Results: MHG significantly reduced ARC, macroscopic severity score, and Evans blue extravasation, restored intestinal villus structure and goblet cell numbers, and alleviated inflammation. Acute toxicity tests showed that MHG did not cause anorectal abnormalities or systemic toxicity in rats. Transcriptomic analysis integrated with experimental validation suggested the therapeutic mechanism of MHG involves inflammation response and NF-κB pathway. Specifically, MHG suppressed the levels of the pro-inflammatory mediator TNF-α, while it enhanced the levels of the anti-inflammatory mediator IL-10. Mechanistic studies revealed that MHG inhibited NLRP3 inflammasome activation, reduced the phosphorylation level of p65 and enhanced IκBα expression.
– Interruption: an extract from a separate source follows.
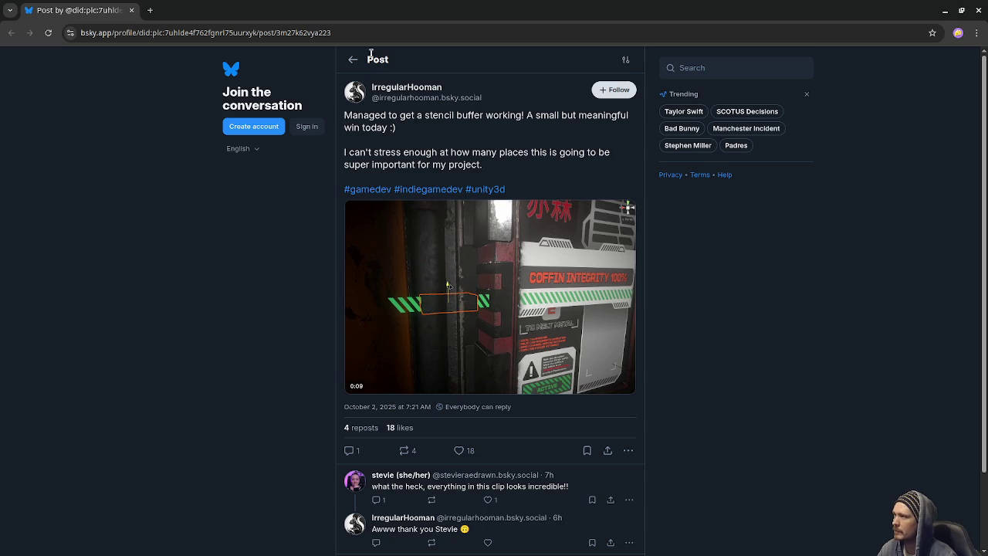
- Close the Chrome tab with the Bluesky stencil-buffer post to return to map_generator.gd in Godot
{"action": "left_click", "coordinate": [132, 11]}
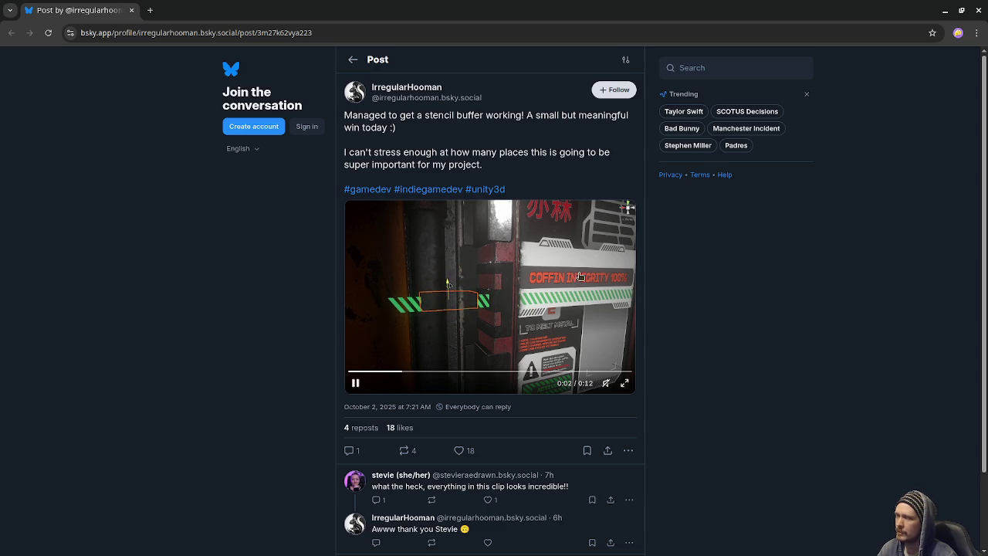
{"action": "left_click", "coordinate": [132, 11]}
Phytochemical analysis identified 20 constituents that contribute to the bioactivity of MHG.

Conclusion: Our study substantiated that MHG exerts anti-hemorrhoidal effects through NLRP3 inflammasome suppression via NF-κB pathway regulation. This mechanistic insight provides scientific validation for clinical application of MHG in HD management.
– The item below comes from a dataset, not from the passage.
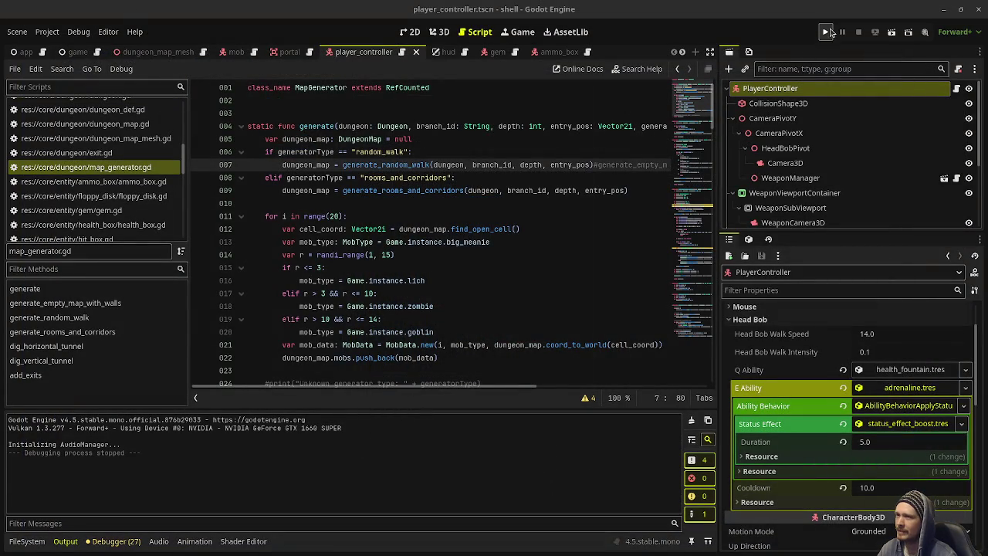
- Run the dungeon shooter, fire in the game, and maximize the DEBUG game window
{"action": "left_click", "coordinate": [826, 32]}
Keywords: NK-κB signaling pathway; NLRP3 inflammasomes; hemorrhoidal disease; inflammation; medical hemorrhoid gel.

Figure 1

Flow chart of research scheme of MHG.

Figure 2

The anti-hemorrhoid effect of MHG. (A) Impact on anorectal coefficient. (B) Impact on macroscopic severity score. (C) Impact on Evans blue exudation. (D) Morphological observation of anorectal tissue. The mean ± SD is used to express the results.,***p < 0.001, vs the control group; ^##p < 0.01, ^###p < 0.001, vs the COP group (n = 10 per group).

Figure 3

The effect of MHG on histopathology of anorectal tissue. (A) H&E (magnification ×100) and (B) PAS (magnification ×100) staining analysis.

Figure 4

NF-κB mediated inflammatory response might be potential mechanism of MHG against HD (A) Volcano plot analysis of DEGs from the Control group and COP groups. (B) Volcano plot analysis of DEGs from the COP group and COP+MHG group. (C) Venn diagram illustrating DEGs downregulated in the Control vs COP comparison and upregulated in the COP vs COP+MHG comparison. (D) Venn diagram illustrating DEGs upregulated in the Control vs COP comparison and downregulated in the COP vs COP+MHG comparison. (E) The top 20 BP, CC and MF in GO enrichment analysis. (F) The top 15 key pathways in KEGG enrichment analysis (n = 3 per group).

Figure 5

MHG can inhibit the production of TNF-α and promote the production of IL-10 in HD rats. Concentrations of TNF-α (A) and IL-10 (B) in anorectal tissues were analyzed by using ELISA (n=8 per group). (C) The representative Western blotting bands of TNF-α and IL-10. Protein relative expression level of TNF-α (D) and IL-10 (E) (n = 3 per group). The mean ± SD is used to express the results. *p<0.05,***p < 0.001, vs the control group; ^#p < 0.05, ^##p < 0.01, ^###p < 0.001 vs the COP group.

Figure 6

MHG can inhibit the activation of NLRP3 inflammasomes in anorectal tissue. (A) The representative anorectal tissue sections were stained with IHC (magnification × 160). AOD value of NLRP3 (B), ASC (C), Caspase-1 (D) in anorectal tissue sections. (E) The representative Western blotting bands of NLRP3, ASC, Caspase-1, Pro-caspase-1 and IL-1β. Protein relative expression level of NLRP3 (F), ASC (G), Caspase-1 (H) and IL-1β (I). The mean ± SD is used to express the result. **p<0.01,***p < 0.001, vs the control group; #p < 0.05, ^##p < 0.01, ^###p < 0.001, vs the COP group (n = 3 per group).

Figure 7

MHG can modulate the NF-κB signaling pathway in anorectal tissue. (A) The representative anorectal tissue sections were stained with IHC (magnification ×160). AOD value of p65 (B), p-p65 (C) and IκBα (D) in anorectal tissue sections. (E) The representative Western blotting bands of p65, p-p65 and IκBα. Protein relative expression level of p-p65 (F) and of IκBα (G). The mean ± SD is used to express the results., **p<0.01,***p < 0.001, vs the control group; ^##p < 0.01, ^###p < 0.001, vs the COP group (n = 3 per group).

Figure 8

Phytochemical composition analysis of MHG. Total ion flow chromatograms of MHG sample analyzed by UPLC-QTOF-MS/MS in negative (A) and positive (B) ion modes. (C) Total ion chromatogram of MHG sample analyzed by GC-MS/MS.